__Instruction a__
Please reproduce the full data-collection listing below word for word.

__Selected extract__
::::
Welcome to my blog. I am not a very regular blogger, but I try to keep this site updated with news and information. If there's none of the above I may just share my random ruminations.

Saturday, February 11, 2012

Should we start building an Ark?

20 odd years ago, when we first moved to our cottage in Gloucestershire, there was a spring in the garden. We are on the side of a hill. Our neighbours' house is a good five feet higher than ours and there is a retaining side wall (behind our house) on the boundary of the two properties. The spring emerged from under this wall, near our back door, and fed into an old culvert which eventually led to the pond at the bottom of the garden. After a few years the spring dried up, but then later re-emerged from higher up and further along the wall, closer to the road. My husband devised a 'Heath Robinson' device to carry the water into the culvert.

When we had a utility room built on that side of the house, we did away with my husband's contraption and instead had gulleys sunk into the path to catch this and any other water that decided to make its way through or under the wall. It was only ever a rapid trickle but it was just a few feet from the house.  We obviously didn't want a permanent puddle or damp developing in the wall of the house. But then, annoyingly, after making these contingency plans, the spring seemed to dry up again.
::::
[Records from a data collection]
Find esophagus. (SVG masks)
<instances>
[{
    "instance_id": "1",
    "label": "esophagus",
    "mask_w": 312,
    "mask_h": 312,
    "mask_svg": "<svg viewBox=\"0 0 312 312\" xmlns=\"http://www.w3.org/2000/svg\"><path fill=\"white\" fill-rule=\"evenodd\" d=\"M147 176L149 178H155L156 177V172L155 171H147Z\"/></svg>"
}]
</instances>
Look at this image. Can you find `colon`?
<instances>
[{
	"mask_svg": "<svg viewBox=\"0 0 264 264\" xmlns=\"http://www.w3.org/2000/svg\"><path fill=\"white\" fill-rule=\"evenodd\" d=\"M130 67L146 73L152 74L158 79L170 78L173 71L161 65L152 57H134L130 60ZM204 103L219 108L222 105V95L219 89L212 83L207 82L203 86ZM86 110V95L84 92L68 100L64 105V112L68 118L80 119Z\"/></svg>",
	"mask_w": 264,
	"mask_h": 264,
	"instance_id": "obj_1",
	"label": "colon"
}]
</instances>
::::
__Instruction b__
Write out the blog post from "Welcome to my" through "my random ruminations.", swapping "news" for "stories".

__Task result a__
Find esophagus. (SVG masks)
<instances>
[{
    "instance_id": "1",
    "label": "esophagus",
    "mask_w": 312,
    "mask_h": 312,
    "mask_svg": "<svg viewBox=\"0 0 312 312\" xmlns=\"http://www.w3.org/2000/svg\"><path fill=\"white\" fill-rule=\"evenodd\" d=\"M147 176L149 178H155L156 177V172L155 171H147Z\"/></svg>"
}]
</instances>
Look at this image. Can you find `colon`?
<instances>
[{
	"mask_svg": "<svg viewBox=\"0 0 264 264\" xmlns=\"http://www.w3.org/2000/svg\"><path fill=\"white\" fill-rule=\"evenodd\" d=\"M130 67L146 73L152 74L158 79L170 78L173 71L161 65L152 57H134L130 60ZM204 103L219 108L222 105V95L219 89L212 83L207 82L203 86ZM86 110V95L84 92L68 100L64 105V112L68 118L80 119Z\"/></svg>",
	"mask_w": 264,
	"mask_h": 264,
	"instance_id": "obj_1",
	"label": "colon"
}]
</instances>

__Task result b__
Welcome to my blog. I am not a very regular blogger, but I try to keep this site updated with stories and information. If there's none of the above I may just share my random ruminations.